Work details are an important growth opportunity in the Forest Service—to test new waters and see what you’re capable of. The several I experienced influenced me in subtle ways. First, I worked on biomass utilization efforts in State & Private Forestry which was focused on business and the development of new markets. This detail emphasized the nature of financial return for market solutions. Second, I directed the partnership office through times of transition and growth which allowed me to participate in leadership circles, connect with thought-leaders and forge new relationships. Finally, I led the Conservation Education program for a short time, which emphasizes the importance of the next generation and connecting all Americans to our natural resources.
Each detail opportunity provided enriching insights and experience that led towards my current position as assistant director for landowner assistance programs within Cooperative Forestry. This positions relies on relationships with states, private landowners, non-governmental organizations and government. Understanding how these entities approach forest management and conservation is part of the equation for effective land management practices.
What benefits do forests deliver to the public?
Anyone who studies or appreciates ecology recognizes the intricacies associated with this “web of life” we rely on.
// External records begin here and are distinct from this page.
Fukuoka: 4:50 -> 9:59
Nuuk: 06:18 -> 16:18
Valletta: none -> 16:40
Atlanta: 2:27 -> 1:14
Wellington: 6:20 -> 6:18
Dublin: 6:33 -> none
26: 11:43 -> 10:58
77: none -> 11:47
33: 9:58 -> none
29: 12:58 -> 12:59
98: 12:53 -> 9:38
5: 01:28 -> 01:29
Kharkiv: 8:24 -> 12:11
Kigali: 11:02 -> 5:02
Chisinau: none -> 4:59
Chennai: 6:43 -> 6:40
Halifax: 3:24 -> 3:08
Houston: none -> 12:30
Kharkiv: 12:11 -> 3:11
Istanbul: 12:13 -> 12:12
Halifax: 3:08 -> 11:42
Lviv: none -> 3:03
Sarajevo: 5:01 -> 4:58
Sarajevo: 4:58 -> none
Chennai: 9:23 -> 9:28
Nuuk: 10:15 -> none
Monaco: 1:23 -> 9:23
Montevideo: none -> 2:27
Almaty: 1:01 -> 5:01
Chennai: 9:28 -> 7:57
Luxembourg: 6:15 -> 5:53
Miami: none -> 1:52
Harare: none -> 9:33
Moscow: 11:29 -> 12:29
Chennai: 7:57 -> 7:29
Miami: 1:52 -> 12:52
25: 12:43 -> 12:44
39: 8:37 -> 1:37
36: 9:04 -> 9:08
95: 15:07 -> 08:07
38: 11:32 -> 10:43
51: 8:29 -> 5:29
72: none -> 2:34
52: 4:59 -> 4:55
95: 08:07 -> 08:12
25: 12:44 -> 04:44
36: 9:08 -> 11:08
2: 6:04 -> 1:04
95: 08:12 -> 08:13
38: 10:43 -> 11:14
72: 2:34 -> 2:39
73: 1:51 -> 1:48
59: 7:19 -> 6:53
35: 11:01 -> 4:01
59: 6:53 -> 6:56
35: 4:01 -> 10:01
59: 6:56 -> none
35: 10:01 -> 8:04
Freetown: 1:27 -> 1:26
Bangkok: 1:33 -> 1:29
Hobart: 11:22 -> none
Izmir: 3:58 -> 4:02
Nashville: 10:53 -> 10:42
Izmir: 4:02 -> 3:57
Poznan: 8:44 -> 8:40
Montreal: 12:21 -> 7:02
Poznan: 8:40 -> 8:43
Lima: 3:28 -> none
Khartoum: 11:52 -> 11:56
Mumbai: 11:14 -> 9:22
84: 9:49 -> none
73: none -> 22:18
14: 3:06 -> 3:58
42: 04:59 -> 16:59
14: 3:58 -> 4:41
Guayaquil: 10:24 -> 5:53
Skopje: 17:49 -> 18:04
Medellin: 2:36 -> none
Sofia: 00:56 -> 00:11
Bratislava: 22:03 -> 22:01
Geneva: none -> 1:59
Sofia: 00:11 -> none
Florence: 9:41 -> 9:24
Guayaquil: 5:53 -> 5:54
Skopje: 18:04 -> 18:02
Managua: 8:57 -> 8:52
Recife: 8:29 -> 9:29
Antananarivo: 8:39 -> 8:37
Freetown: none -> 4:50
Constructed with threads of biology and ecology, economic influences and social pressures—our future is complex and full of challenges and opportunities. I believe that forests are near the center of this web. They provide critical ecological benefits that we depend on every day-- clean water, clean air and important wildlife habitat. They also provide myriad products essential to life—paper, wood and energy. They also provide the connective fiber for communities around the world—opportunities for play, jobs, learning, solitude, and study.
The Forest Service works hard to ensure forests are managed for future generations to enjoy. How are forest managers looking ahead?
Because the Forest Service is a multiple-use agency, it occupies this unique niche that focuses on each of the benefits just outlined, not just one, and so they are interwoven with many complexities. As employees, we need to understand the current and future needs of our society. We need to understand the evolving pressures within the system like population growth, climate change, insects, diseases and politics. This is where relationships and partnerships provide the most value. Employees today are quite active in collaborating across programmatic silos—building understanding of process and pressures within the agency.
What role does the public play in forest management?
This is such a personal question for me because my heart and passion centers on providing access to information and insight into public policy. The forests we manage are our public’s resources, so naturally they should have a prominent role in their management. Depending on where the public is physically, philosophically, spiritually or economically, I believe they should have equal access to information and an understanding of our natural world. There are many avenues for public participation including: conservation education, collaboration, formal involvement through the National Environmental Policy Act consultations, partnership agreements or contracts, citizen science and multi-party monitoring. With the public, we can learn more, evolve more, deepen our science and ultimately make better decisions.
Who has had the greatest influence on your life and why?
My greatest inspiration and influence comes from my two children. Through them, my imagination and creativity has flourished. They have reinvigorated my life with a breath of opportunity, an air of whimsy, a humbling of place and a true connection to “it all.” Their world is still full of possibilities and that positivity is both infectious and inspiring. My heart soars when they bring home an “A” or name a flower or help a friend. They are why I do this work in the Forest Service. It’s the hope for a better, connected world.